While Melissa McCarthy appeared in films like “Can You Ever Forgive Me?” or “St. Vincent” has already sufficiently demonstrated her acting talent (and she was once nominated for her first Oscar for her performance in Paul Feig’s “Bridesmaid”), she and her husband once again sell her radically short in “Thunder Force”. The respect for the whimsy of the characters she embodies that shines through in “Superintelligence” and “How to Party with Mum” is completely missing here – and the former “Gilmore Girl” suddenly has little more to do than the cliché of the “funny fat woman.” to use. Ben Falcone cannot protect his wife from this image even when he ultimately portrays her as a heroine who literally throws buses in the second half of the film. Even their final rescue mission is robbed of the heroic moment by an exalted vomit gag. Octavia Spencer (“Hidden Figures – Unrecognized Heroines”) Although she may retain a little more dignity than her colleague simply because of her character typing, she has the difficult task of filling the gaps between the (mostly) unsuccessful slapstick interludes and puns relating to McCarthy. Her Emily is nowhere near weird enough to be the (potentially very funny) cliché character of the “mad scientist.” And her attempt to maintain her professional, cool façade fails without any attempt at humor. Spencer’s Emily is simply a completely charmless character, compared to whom even a supporting character with significantly less screen time like Emily’s smart daughter Tracy appears much more mature.

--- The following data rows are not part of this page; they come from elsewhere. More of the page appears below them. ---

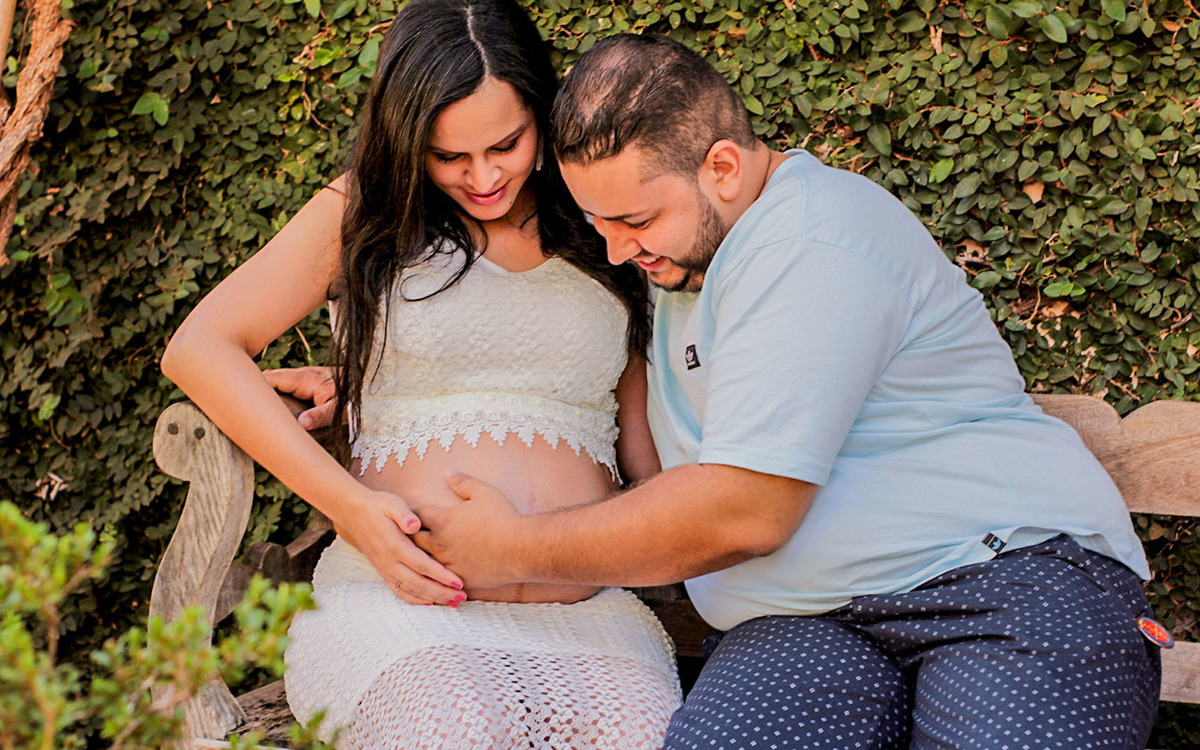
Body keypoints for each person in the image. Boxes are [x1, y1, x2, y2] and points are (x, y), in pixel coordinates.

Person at [407, 34, 1163, 749]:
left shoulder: (810, 238)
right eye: (597, 221)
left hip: (1000, 581)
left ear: (724, 168)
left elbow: (746, 510)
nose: (616, 249)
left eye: (634, 219)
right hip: (806, 624)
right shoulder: (679, 261)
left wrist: (513, 548)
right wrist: (369, 382)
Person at [160, 3, 682, 746]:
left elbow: (645, 452)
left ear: (541, 108)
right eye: (449, 157)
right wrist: (352, 510)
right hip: (404, 609)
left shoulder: (600, 221)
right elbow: (201, 347)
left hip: (589, 617)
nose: (483, 176)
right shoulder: (365, 213)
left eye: (506, 144)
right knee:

“Octavia Spencer may retain a little more dignity than her colleague simply because of her character typing, but she has the difficult task of filling the gaps between the (mostly) unsuccessful slapstick interludes and puns relating to McCarthy.”
In addition to Tracy, these same supporting characters also include the Miscreants armada, with Bobby Cannavale at the forefront (“Superintelligence”) acts as villain leader “The Boss” with genre-conform power motivation. Jason Bateman is (and has) the most fun here (“Game Night”), who embodies “The Crab,” a human-crab hybrid who has giant orange claws instead of arms. It would be such over-the-top ideas that could have saved “Thunder Force” here and there. But unfortunately the makers seem to have largely ignored not only their characters, but also the world in which they operate. After all, “The Crab” is the only one of this caliber here, while the rest – whether the main cast, supporting cast or extras – have an exclusively human appearance. The potential weirdness of the “Thunder Force” reality, manifested in a single character – 99 percent of the film is spent on the exhausting mixture of desolation and botched knock-off gags.
Conclusion: “Thunder Force” is a throwback to Ben Falcone’s beginnings as a director with little tact and timing, who once again reduces Melissa McCarthy to her qualities as a slapstick purveyor and neglects both her acting talent and the characters and the story around her to pay the same attention around. The superhero comedy is therefore neither funny nor exciting. And the potential craziness within the “Thunder Force” world manifests itself in a single character who can at least take over his scenes, but cannot save the film from complete catastrophe.
“Thunder Force” is now available to stream on Netflix.